This place is totally untouched, free from vandalism, graffiti and is mostly very dry. (I really hope it stays that way)

I pulled up at our meeting point, a nearby car park at approx 5:00AM and out of the darkness appeard a figure, at that time in the morning I thought I was about to loose my gear...then i relaised it was just Konrad bacause thats where i told him to meet me....

Anyway after a little waiting game and coming up with a loose plan of our 'quick' entry technique we went for it! I was in first but my torch decided not to turn on but I didnt have time to sort it, we had our window and we where half way in so down I went into the darkness not knowing what I was going to be landing on...
Anyway all was well and the 'no plan' was executed with precision, on to some photos and a short video (my first one ever so go easy )

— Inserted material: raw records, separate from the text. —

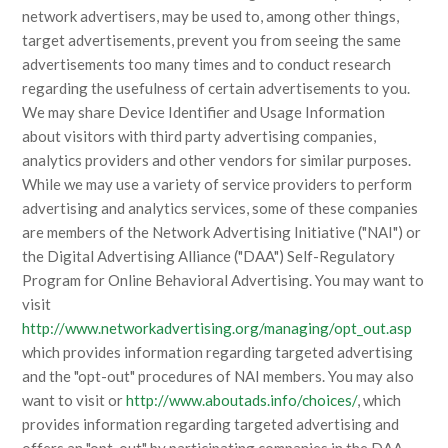
network advertisers, may be used to, among other things,
target advertisements, prevent you from seeing the same
advertisements too many times and to conduct research
regarding the usefulness of certain advertisements to you.
We may share Device Identifier and Usage Information
about visitors with third party advertising companies,
analytics providers and other vendors for similar purposes.
While we may use a variety of service providers to perform
advertising and analytics services, some of these companies
are members of the Network Advertising Initiative ("NAI") or
the Digital Advertising Alliance ("DAA") Self-Regulatory
Program for Online Behavioral Advertising. You may want to
visit
http://www.networkadvertising.org/managing/opt_out.asp
which provides information regarding targeted advertising
and the "opt-out" procedures of NAI members. You may also
want to visit or
http://www.aboutads.info/choices/
, which
provides information regarding targeted advertising and
offers an "opt-out" by participating companies in the DAA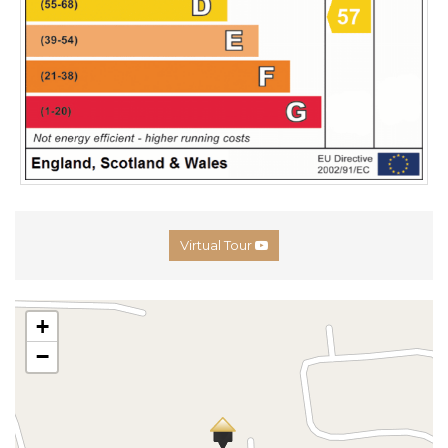
Virtual Tour
+
−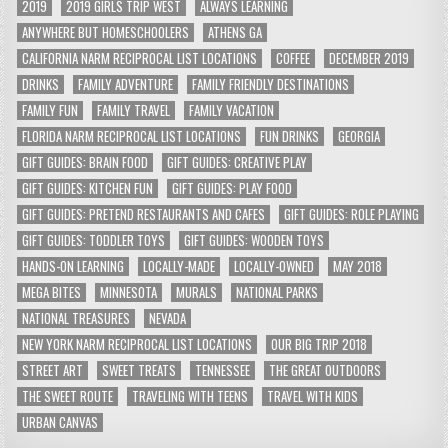
2019
2019 GIRLS TRIP WEST
ALWAYS LEARNING
ANYWHERE BUT HOMESCHOOLERS
ATHENS GA
CALIFORNIA NARM RECIPROCAL LIST LOCATIONS
COFFEE
DECEMBER 2019
DRINKS
FAMILY ADVENTURE
FAMILY FRIENDLY DESTINATIONS
FAMILY FUN
FAMILY TRAVEL
FAMILY VACATION
FLORIDA NARM RECIPROCAL LIST LOCATIONS
FUN DRINKS
GEORGIA
GIFT GUIDES: BRAIN FOOD
GIFT GUIDES: CREATIVE PLAY
GIFT GUIDES: KITCHEN FUN
GIFT GUIDES: PLAY FOOD
GIFT GUIDES: PRETEND RESTAURANTS AND CAFES
GIFT GUIDES: ROLE PLAYING
GIFT GUIDES: TODDLER TOYS
GIFT GUIDES: WOODEN TOYS
HANDS-ON LEARNING
LOCALLY-MADE
LOCALLY-OWNED
MAY 2018
MEGA BITES
MINNESOTA
MURALS
NATIONAL PARKS
NATIONAL TREASURES
NEVADA
NEW YORK NARM RECIPROCAL LIST LOCATIONS
OUR BIG TRIP 2018
STREET ART
SWEET TREATS
TENNESSEE
THE GREAT OUTDOORS
THE SWEET ROUTE
TRAVELING WITH TEENS
TRAVEL WITH KIDS
URBAN CANVAS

One of the main corridors, the fold down beds/seats could still be used today



Nice old lamp



Another Corridor shot



Old offices



Nice old 'Womens Latrines' signage









Id really appreicate it if any history buffs could confirm this...



​


----------



## Conrad (Feb 5, 2016)

Nice one, I enjoyed this very much. Class video 

A few of my shots,


----------



## DirtyJigsaw (Feb 5, 2016)

Ohhh, very nice. I like this and cool vid


----------



## SlimJim (Feb 5, 2016)

Ahhh twas the one that got away for me... Very cool, very swag, I like it  Liking your comeback to the forum very much Mr.Pb!

Ace report mate!


----------



## Dick Derpin (Feb 5, 2016)

SlimJim said:


> Ahhh twas the one that got away for me... Very cool, very swag, I like it  Liking your comeback to the forum very much Mr.Pb!
> 
> Ace report mate!



Thank you good sir, I have been silent for far too long!


----------



## fluffy5518 (Feb 6, 2016)

Mate, that is simply stunning ! Excellent pics too. The place is almost mint as well. Defos be up for this, or down if you know what i mean. Cant beat a good bit of original signage !


----------



## krela (Feb 6, 2016)

Definitely looks like a lamp to me.


----------



## Dirus_Strictus (Feb 6, 2016)

I have seen similar wording years ago in some London rail tunnels - always placed over the remains of a hook or small shelf, perhaps indicating where a rescue lamp/lantern of sorts should always be located. So perhaps a similar situation, unfortunately you cannot make out from the video if there are other locations like this. It's not like it is a scribbled instruction in chalk for an installer of the original bulkhead fitting, a painted stencilled sign took time and effort and obviously was important in those days when this place was used.


----------



## Rubex (Feb 6, 2016)

Love it  great pictures both of you!


----------



## BikinGlynn (Feb 6, 2016)

Love that, cracking vid thanks for sharing.


----------



## UrbanX (Feb 15, 2016)

Excellent work, beautifully lit pics. Loved the vid too. 
Thanks for sharing mate


----------